Texto apresentado:
↓
2. É muito positivo o empenhamento dos cidadãos nas candidaturas
que apoiem. É péssima a indiferença. É negativa a hesitação. É particularmente
negativa a hesitação que se traduza de imediato no alheamento e mais tarde na
abstenção.
Na perspetiva de um cidadão de
esquerda, militante do Partido Socialista, apoiante de Maria de Belém, como é o
meu caso, é naturalmente preferível que os apoios à sua candidata continuem a
crescer. Mas é particularmente negativo, não o apoio dos eleitores habituais ou
irregulares do PS em qualquer outro candidato de esquerda (em especial nos que
tenham uma real densidade política), mas a ausência de apoio a qualquer deles.
Essa possível omissão é a prenda mais apetitosa que pode ser dada ao candidato
da direita, Marcelo Rebelo de Sousa.
Praticando aquilo que preconizo e
comportando-me como penso ser a atitude política mais recomendável aos cidadãos
de esquerda na atual conjuntura, não vou tecer críticas substanciais a qualquer
dos três candidatos de esquerda acima destacados que não apoio, nem vou
insistir nas razões que me levam a apoiar Maria de Belém. Não esperando que
quem já tenha uma opinião formada tenha que forçosamente deixar de me ler, vou
no entanto dirigir-me especialmente aos cidadãos eleitores que estejam
hesitantes entre apoiar Maria de Belém ou Sampaio da Nóvoa, as duas
candidaturas que concitam mais apoios entre os socialistas.
Sob pena de cairmos numa arrogância estéril,
devemos dar todos como adquirido que a própria divisão de apoios referida
indicia que ambos os candidatos têm um perfil adequado para desempenharem com
êxito as funções a que se candidatam, embora naturalmente sejam diferentes as
suas qualidades, aptidões e experiências. Por mim, valorizo mais as da
candidata que apoio; com outros acontecerá certamente o contrário.
3. Mas a evolução política dos últimos meses, em Portugal, geradora
de um xadrez politico inédito desde o 25 de abril, mudou estruturalmente os
dados que caracterizavam a situação portuguesa. E essa mudança feriu
profundamente uma dessas duas candidaturas e deixou incólume a outra.
De facto, essa mudança estrutural
do xadrez político atingiu profundamente a candidatura de Sampaio da Nóvoa. Ela
foi concebida, preparada e lançada, como elemento decisivo de um dispositivo
facilitador de uma convergência dos partidos de esquerda, que se desejava ampla
mas se admitia como mitigada na esperança de que pudesse vir a ser crescente. Muito
naturalmente, o alvo principal era o PS na busca de ser conseguido o seu apoio
institucional e político a essa candidatura. O seu apoio formal. Dos outros
partidos de esquerda, desejando-se o apoio, não se excluía a utilidade de uma
outra qualquer manifestação favorável menos formal. Poderia ser uma
convergência logo à primeira volta; e, na pior das hipóteses, poderia ser uma convergência
apenas na segunda.
↑
Conjunto de tarefas:
[a] Segundo o texto sobre as candidaturas presidenciais, quem é o candidato da direita?
[b] Enumere todos os candidatos referidos pelo nome no texto sobre as candidaturas presidenciais.
[c] Prossiga o texto sobre as candidaturas presidenciais a partir do ponto em que termina.

Segmento de dados:
↓
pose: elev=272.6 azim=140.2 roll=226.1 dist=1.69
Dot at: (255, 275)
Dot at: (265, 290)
↑
Respostas às tarefas:
[a] Marcelo Rebelo de Sousa.

[b] Maria de Belém, Sampaio da Nóvoa e Marcelo Rebelo de Sousa.

[c]
Cientes da centralidade do PS
neste processo, os outros partidos de esquerda, não tendo dado sinais
negativos, não quebraram uma prudente reserva. O PS reagiu com uma abertura
prudente, dando voz a Sampaio da Nóvoa, em eventos nacionais, quer sob a atual
direção, quer sob a anterior. Não tendo eu a ciência dos corredores, não sei
que conversas houve entre as direções do PS e o potencial candidato, ou sequer
se as houve. E tendo havido alguns discretos sinais públicos de proximidade, o
certo é que dentro do PS tal candidatura nunca foi discutida, não tendo sido
tornada pública qualquer decisão de qualquer dos seus órgãos nacionais sobre o
assunto.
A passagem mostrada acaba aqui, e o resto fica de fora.